The Crimson as a team couldn't make the same claim against Central Connecticut.
"We were really down and we had to wrestle CCSU right after," Kierstead said. "We were just out of that match."
The Crimson hoped it could redeem itself at Columbia the next day. But Harvard couldn't peel off that down mood, and Columbia took advantage of it.
"It looked like the domino effect," Kierstead said. "Nick Cianciola got major decisioned, which doesn't happen much, and I think we got the feeling we were flat again."
But Kierstead improved on his performance from last match, not satisfied with a tie.
"I felt like I was moving better," Kierstead said. "I rode him pretty well and turned him in the second period. The back points are good. They take some of the pressure off of you."
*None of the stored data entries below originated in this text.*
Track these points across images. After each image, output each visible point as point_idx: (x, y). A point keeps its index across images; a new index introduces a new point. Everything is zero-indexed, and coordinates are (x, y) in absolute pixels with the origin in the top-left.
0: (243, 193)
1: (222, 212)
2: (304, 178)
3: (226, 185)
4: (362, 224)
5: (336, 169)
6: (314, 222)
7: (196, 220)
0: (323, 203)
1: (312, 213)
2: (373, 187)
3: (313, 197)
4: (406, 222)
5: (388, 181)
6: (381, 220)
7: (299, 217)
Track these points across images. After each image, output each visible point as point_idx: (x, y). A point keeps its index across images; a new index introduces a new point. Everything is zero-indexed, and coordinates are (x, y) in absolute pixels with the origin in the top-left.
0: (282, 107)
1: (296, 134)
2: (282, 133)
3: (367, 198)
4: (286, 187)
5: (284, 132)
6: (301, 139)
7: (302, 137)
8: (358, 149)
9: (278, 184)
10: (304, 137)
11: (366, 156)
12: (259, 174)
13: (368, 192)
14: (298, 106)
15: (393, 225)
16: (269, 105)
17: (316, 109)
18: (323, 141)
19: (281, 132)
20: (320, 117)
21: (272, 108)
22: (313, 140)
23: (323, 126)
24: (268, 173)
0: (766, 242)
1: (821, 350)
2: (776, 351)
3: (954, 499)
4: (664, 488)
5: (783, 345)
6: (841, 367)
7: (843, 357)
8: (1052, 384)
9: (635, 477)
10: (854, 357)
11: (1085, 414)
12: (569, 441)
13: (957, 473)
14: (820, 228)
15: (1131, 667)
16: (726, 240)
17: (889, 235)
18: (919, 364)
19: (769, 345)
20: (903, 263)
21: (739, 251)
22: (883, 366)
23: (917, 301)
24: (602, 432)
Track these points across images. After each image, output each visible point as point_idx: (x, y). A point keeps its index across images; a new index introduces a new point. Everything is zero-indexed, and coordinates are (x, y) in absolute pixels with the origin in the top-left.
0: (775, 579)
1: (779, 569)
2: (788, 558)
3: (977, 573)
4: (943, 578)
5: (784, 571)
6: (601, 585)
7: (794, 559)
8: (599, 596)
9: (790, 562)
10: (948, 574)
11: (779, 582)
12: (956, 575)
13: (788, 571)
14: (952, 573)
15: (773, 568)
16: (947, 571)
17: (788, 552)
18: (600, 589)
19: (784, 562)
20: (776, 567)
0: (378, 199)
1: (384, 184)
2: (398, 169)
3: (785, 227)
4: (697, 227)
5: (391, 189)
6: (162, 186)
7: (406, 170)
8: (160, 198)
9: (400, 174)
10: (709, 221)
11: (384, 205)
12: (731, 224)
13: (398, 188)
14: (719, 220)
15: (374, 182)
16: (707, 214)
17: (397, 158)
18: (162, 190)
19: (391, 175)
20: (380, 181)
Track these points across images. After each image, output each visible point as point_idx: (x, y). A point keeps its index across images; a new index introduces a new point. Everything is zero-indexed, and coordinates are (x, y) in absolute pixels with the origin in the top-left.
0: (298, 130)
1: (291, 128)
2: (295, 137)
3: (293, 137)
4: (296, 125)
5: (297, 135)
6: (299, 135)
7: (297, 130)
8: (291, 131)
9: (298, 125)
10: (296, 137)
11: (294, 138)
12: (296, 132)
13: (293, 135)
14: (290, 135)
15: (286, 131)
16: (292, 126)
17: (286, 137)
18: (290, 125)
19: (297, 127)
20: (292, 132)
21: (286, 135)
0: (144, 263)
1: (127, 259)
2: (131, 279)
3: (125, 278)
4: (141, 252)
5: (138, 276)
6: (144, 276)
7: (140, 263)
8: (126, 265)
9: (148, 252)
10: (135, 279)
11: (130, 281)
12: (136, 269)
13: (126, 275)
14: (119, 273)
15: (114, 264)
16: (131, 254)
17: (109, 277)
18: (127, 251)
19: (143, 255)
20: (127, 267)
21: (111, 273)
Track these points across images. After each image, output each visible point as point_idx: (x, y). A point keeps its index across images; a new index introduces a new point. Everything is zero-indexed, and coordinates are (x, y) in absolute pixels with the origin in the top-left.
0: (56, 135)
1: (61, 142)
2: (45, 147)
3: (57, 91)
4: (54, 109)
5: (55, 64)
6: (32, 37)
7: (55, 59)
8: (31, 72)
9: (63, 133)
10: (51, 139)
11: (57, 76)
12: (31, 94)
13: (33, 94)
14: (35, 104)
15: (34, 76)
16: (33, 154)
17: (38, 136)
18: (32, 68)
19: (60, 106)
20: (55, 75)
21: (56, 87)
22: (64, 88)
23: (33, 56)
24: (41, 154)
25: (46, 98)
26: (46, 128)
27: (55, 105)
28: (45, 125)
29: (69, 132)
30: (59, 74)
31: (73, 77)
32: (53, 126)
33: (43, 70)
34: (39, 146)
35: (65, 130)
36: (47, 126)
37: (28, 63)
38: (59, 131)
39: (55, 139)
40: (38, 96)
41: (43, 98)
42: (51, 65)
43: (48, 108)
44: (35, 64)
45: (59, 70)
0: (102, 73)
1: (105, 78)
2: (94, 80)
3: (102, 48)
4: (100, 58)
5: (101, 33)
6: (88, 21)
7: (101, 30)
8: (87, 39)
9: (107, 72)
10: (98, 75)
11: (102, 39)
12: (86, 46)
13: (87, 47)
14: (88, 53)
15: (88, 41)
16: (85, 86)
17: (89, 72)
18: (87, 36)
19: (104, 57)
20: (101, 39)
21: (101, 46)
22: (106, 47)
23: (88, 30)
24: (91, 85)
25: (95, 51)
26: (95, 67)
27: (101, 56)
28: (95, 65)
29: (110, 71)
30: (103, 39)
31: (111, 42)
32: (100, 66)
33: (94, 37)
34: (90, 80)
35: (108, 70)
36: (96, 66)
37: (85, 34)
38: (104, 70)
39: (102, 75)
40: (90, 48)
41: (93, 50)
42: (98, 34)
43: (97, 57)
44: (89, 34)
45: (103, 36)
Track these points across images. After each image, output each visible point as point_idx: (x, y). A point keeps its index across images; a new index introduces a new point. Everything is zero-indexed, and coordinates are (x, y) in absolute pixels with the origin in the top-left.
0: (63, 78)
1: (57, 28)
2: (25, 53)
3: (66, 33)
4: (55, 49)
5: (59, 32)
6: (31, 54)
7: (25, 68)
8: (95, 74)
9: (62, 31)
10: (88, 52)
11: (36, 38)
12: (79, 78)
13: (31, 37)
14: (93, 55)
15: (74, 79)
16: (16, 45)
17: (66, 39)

At least this match was close. The Crimson stayed neck-and-neck with Columbia all match and was clinging to a 17-16 lead right before the heavyweight match. Dwight Cooper fell under the weight of the pressure, and the Crimson fell, 19-17.
"It was pretty much a bummer," Cianciola said. "We really didn't expect to lose at all, and halfway through the match it looked like we were in trouble. Columbia was all pumped up and they basically kicked our asses with their mental attitude. We just sat around like a bunch of lazy bums."
The Crimson hopes to make a brand new start of it at Yale Saturday.